4. Du vers 12 au vers 19, Senghor apporte aux vers précédents une nuance, en faisant l’éloge de la France des Lumières, “peuple de feu” ; mais dans le même temps, il exprime sa division intime.

  • Le vers 12 dit la position difficile à exprimer de Senghor par rapport à la France : comment ?
  • De quoi le poète fait-il l’éloge ? Quelles images mobilise-t-il pour cela ?

Sur l’expression “le festin catholique”
L’éloge s’achève par cette étonnante expression, que j’ai commentée, mais rapidement sans doute : “festin catholique”. Plusieurs éléments permettent de la comprendre.

  • D’une part, le mot catholique signifie en réalité “universel”. L’adjectif convient bien aux valeurs énoncées plus haut : fraternité, liberté, primat de la raison et du savoir (représentés par la “faim de l’esprit”).
  • Le terme “festin” permet de filer la métaphore du repas des peuples, déjà construite par les expressions et mots suivants : “la faim de l’esprit comme de la liberté”, “conviés solennellement”. Le choix de l’adjectif “catholique” ne renvoie pas à la religion, mais il lui emprunte à son caractère sacré. La mission émancipatrice que s’est donnée la France des Lumières est donc ici nettement valorisée.
  • Enfin, on peut et on doit rapprocher ce “festin catholique” du titre du recueil, Hosties noires. Si le recueil s’intitule ainsi, c’est pour suggérer que chaque poème est une hostie. Ainsi, ces deux mots, “catholique” et “hosties” confèrent eux aussi à la poésie une dimension sacrée. Elle est vectrice de communion entre les êtres et entre les peuples.
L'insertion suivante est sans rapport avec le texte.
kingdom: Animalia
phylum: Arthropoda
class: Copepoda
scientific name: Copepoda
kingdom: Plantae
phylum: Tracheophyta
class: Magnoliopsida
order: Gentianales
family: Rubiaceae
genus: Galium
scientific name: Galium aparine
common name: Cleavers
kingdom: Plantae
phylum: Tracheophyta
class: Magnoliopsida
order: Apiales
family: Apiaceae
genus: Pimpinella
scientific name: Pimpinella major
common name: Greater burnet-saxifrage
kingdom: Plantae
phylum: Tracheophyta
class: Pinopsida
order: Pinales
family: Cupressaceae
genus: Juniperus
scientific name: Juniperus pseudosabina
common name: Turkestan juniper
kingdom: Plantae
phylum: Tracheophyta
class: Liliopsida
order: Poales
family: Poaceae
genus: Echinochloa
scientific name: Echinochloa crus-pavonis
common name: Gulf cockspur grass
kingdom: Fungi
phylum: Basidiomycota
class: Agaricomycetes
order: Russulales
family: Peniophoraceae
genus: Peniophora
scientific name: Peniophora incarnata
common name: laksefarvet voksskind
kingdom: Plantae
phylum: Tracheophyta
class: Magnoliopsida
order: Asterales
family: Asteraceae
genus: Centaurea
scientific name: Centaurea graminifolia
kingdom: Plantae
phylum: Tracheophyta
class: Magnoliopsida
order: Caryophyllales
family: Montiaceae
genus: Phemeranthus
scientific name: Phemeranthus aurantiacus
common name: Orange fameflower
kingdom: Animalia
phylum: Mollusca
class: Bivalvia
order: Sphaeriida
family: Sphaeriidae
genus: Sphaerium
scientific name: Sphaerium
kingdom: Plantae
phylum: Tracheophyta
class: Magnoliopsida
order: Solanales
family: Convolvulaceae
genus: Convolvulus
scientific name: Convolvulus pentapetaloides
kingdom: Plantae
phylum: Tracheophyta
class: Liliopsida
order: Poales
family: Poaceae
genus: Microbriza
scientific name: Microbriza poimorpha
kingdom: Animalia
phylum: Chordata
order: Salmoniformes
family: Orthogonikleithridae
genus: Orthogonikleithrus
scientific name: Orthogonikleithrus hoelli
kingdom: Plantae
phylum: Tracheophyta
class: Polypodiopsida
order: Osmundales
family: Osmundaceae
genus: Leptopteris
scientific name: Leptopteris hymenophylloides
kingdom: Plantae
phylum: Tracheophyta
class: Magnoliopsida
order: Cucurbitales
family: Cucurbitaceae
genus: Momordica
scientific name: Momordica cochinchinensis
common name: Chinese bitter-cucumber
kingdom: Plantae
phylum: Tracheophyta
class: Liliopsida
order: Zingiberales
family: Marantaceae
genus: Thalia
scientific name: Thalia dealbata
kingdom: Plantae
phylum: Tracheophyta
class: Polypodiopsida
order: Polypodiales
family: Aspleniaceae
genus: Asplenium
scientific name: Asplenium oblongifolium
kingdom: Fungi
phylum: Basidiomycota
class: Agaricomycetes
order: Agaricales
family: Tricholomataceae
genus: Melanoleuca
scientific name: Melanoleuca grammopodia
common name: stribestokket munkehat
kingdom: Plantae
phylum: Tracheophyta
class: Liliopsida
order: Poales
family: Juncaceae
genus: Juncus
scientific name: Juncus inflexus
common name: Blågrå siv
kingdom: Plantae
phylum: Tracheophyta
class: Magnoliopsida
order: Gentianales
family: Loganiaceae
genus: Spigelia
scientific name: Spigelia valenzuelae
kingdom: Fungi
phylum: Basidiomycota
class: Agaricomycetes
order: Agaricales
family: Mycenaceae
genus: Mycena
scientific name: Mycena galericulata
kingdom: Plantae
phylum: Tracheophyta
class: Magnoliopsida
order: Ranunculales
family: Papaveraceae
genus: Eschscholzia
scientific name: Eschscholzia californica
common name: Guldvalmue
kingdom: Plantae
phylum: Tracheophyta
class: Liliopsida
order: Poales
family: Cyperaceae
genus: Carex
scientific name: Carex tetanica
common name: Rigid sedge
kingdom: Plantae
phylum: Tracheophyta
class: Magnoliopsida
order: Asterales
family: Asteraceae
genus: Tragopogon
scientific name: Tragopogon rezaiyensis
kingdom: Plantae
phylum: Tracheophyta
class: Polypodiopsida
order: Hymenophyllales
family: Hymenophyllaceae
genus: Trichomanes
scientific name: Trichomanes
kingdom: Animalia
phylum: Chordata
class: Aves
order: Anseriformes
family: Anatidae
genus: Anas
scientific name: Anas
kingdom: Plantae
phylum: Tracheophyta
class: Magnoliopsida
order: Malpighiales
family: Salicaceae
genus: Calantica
Ici, le poème unit les Tirailleurs tombés au combat et leur “frère d’armes”, mais aussi ces mêmes Tirailleurs et le lecteur qui, lisant le poème, “consomme” une de ces “hosties noires”.

En somme, l’expression “festin catholique” sacralise l’idéal des Lumières et montre que la poésie de Senghor en prend le relais, afin de viser à son tour une communion nouvelle entre les êtres et les peuples.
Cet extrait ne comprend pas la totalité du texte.